- Sarah Coughlan
Last night was the global debut of playwright Amy Evan’s piece The Most Unsatisfied Town at The English Theatre in Berlin‘s Kreuzberg neighborhood. The play could hardly be more topical, dealing, as it does with questions around immigration and asylum, fear and prejudice, ideas of us and them, and questions about what it means to be German. Playing to a sold out first night, the play was a searing look at the dark side of Germany’s multikulti approach of the early 2000s, and a message that more is needed to adequately deal with the immigration crisis currently roiling Germany.
Evan’s play is based on the true story of Oury Jalloh who, in 2005, was a 36-year-old refugee from Sierra Leone and was found dead in a prison. Jalloh had been arrested for apparently harassing a group of women and had been shackled by his hands and feet to a wall in the prison cell on 7 January 2005. He was found dead, having been burned alive, later that day. The fallout from this event, which was described as a terrible accident according the the authorities, and a murder according to protesters, was huge. Dessau had previously been the scene of a racially-aggravated murder five years previously and the events surrounding Jalloh’s death ignited racial tensions in this corner of East Germany.

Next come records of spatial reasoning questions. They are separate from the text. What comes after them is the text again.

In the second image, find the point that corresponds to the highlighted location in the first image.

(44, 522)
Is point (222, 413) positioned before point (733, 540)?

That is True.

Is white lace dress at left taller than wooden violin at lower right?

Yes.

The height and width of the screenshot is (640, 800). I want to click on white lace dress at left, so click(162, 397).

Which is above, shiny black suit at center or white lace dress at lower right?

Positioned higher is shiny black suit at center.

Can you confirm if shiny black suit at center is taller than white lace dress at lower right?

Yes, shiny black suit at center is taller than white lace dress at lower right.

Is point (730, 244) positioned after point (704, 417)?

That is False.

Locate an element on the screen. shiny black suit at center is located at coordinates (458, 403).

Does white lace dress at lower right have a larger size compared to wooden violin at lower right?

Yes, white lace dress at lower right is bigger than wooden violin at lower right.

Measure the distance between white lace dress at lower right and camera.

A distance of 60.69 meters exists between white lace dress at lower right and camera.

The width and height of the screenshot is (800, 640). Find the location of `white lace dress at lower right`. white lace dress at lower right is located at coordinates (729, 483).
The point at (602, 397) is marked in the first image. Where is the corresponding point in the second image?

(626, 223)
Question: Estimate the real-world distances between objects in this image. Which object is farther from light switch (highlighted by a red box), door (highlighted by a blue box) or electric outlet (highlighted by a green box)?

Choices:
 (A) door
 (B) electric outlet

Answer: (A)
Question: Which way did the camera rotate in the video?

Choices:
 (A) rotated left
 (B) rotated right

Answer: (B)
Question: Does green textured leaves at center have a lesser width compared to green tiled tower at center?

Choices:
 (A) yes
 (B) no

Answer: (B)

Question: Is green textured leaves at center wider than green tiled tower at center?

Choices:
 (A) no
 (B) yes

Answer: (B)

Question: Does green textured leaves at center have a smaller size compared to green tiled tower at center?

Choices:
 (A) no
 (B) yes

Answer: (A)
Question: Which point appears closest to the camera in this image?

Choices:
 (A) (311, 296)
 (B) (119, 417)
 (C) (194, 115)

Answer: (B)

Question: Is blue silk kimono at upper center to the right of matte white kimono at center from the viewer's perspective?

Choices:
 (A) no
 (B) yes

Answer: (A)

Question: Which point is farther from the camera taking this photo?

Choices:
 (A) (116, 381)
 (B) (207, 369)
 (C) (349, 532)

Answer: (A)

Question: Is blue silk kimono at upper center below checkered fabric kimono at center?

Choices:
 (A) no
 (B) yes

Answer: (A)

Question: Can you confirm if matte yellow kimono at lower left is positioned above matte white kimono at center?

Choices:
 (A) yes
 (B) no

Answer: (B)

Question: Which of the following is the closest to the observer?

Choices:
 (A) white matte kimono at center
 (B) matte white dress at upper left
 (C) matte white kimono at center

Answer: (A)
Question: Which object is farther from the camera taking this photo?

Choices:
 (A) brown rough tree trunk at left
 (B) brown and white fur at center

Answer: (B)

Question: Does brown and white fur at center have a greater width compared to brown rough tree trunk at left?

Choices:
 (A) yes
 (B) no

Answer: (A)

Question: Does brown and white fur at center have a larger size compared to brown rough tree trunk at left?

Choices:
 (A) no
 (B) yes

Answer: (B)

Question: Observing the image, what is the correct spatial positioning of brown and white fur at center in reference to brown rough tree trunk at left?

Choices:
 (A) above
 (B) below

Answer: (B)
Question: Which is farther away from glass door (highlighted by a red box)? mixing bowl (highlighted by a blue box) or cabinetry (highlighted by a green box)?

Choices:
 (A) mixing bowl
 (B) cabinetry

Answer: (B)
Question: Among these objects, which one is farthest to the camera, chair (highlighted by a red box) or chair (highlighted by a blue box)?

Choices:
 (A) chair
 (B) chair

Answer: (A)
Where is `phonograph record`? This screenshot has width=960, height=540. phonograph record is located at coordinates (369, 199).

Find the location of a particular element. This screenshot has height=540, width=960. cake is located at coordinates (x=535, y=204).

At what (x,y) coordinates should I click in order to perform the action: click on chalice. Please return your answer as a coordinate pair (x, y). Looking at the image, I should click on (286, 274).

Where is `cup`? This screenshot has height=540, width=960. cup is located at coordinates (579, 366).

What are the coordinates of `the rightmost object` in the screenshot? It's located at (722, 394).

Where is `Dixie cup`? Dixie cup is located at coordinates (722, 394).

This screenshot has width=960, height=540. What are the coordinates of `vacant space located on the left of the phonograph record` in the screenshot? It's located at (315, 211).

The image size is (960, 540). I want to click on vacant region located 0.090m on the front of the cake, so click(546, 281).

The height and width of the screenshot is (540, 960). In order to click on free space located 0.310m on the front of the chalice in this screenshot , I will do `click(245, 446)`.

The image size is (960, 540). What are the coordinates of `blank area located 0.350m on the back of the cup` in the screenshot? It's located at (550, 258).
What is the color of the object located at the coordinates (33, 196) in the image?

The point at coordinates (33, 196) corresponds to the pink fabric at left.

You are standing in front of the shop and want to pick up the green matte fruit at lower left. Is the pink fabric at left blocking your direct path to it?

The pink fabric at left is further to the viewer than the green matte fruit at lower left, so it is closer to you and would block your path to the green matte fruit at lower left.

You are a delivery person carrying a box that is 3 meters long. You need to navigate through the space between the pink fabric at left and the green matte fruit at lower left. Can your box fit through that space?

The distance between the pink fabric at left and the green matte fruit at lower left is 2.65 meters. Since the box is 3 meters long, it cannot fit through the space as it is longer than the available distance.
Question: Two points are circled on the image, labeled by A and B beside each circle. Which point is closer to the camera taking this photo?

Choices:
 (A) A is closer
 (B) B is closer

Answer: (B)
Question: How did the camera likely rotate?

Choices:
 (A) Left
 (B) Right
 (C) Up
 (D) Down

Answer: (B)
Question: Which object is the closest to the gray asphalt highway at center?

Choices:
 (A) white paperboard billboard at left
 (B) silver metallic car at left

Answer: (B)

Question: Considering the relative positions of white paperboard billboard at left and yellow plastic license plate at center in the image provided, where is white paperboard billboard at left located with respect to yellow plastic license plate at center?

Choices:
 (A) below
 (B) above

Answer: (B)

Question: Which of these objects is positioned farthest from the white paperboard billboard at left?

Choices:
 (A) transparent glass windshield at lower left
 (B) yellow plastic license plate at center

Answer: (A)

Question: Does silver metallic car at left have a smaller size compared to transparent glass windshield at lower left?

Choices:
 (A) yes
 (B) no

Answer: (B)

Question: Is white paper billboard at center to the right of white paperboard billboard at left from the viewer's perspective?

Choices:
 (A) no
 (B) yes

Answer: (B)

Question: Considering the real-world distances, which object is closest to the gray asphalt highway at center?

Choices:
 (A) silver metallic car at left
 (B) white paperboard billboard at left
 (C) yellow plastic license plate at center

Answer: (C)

What the production at The English Theatre Berlin does so wonderfully, however, is lull its audience into a false sense of security and optimism before pulling out the rug from under them. The play is narrated in part by Laurence (played by an excellent Kenneth Philip George) a ‘good’ refugee that has his asylum granted in the first few moments of the play and begins his life as a committed German – he works hard, he doesn’t complain. The internet cafe he founds after five years of cleaning floors in this unnamed corner of Germany becomes the main stage for the action of the play.
Lurking behind the supposed success story, however, are ominous signs. Laurence’s town had, in years previous, been the site of a murderous attack on a refugee. His widow and her son (played by Maya Alban-Zapata and Tyrell Teschner) are a kind of plague on the town – their presence reminding the world of the town’s shortcomings. Shortly thereafter, Laurence is attacked while walking through a local park, an event his German wife Maunuela (Dorothee Krüger) and his friends, Rahim, Julius, and Yusef (Quatis Tarkington, Asad Schwartz-Msesilamba, and Aloysius Itoka) read immediately as racially motivated. Laurence however, a good, uncomplaining new German, agrees with police officer Brunmeier (an excellent performance in supposed technocratic neutrality from Tibor Locher), that the attack was a one off, and nothing to worry about. As he departs from the shop Brunmeier delivers a line with the authority of the privileged: ‘Don’t go through the park alone again.’
At the end of the first act, the jolting death of Rahim, in circumstances that mirror Jalloh’s, revoke any perceivable fog of optimism that the first few minutes of the play instilled. Rahim brings levity, a counterbalance to Laurence’s quiet, upstanding citizen. His death upsets the balance between Yusef, Julius, and Laurence, because Laurence, the only person with ‘papers’ is the only one that can act as the figurehead for the protest campaign.
What follows is a whirlwind of bureaucratic proceedings as the police are found not guilty of ‘negligence’ leading to Rahim’s death. As Yusef and Julius become more committed to seeing the police held accountable through appeals, Laurence’s confidence begins to fade, as Philip George appears to age in front of the audience as the evening passes. Even his wife Manuela, who taught their children racial put-downs to silence their white playmates, sees the escalating violence around her home town and decides to leave with the children for Berlin.
One of the most staggering aspects of the production was its subtle approach to costume (coordinated by Tamar Gianati). All the actors, save, of course, for Officer Brunmeier, who remains buttoned up in a dark coat, tie peaking out beneath, wear, among other things, matching utilitarian denim shirts. As things begin to fall apart, the characters begin to shed their layers of clothing, eventually even dropping their denim shirts – and with them their symbolic unity falls apart. Laurence wears his shirt properly until the last five minutes or so of the play where, prostrate and taunted by the ghost of his friend Rahim, Manuela, now too in a buttoned up coat, leaves for Berlin and he finds his internet cafe ransacked. His friends shed their shirts earlier as their illusions about a safe life in Germany disintegrate.
The Most Unsatisfied Town is at The English Theatre Berlin from 7 -10, 13 – 16, and 19 -22 April 2016 at 8pm.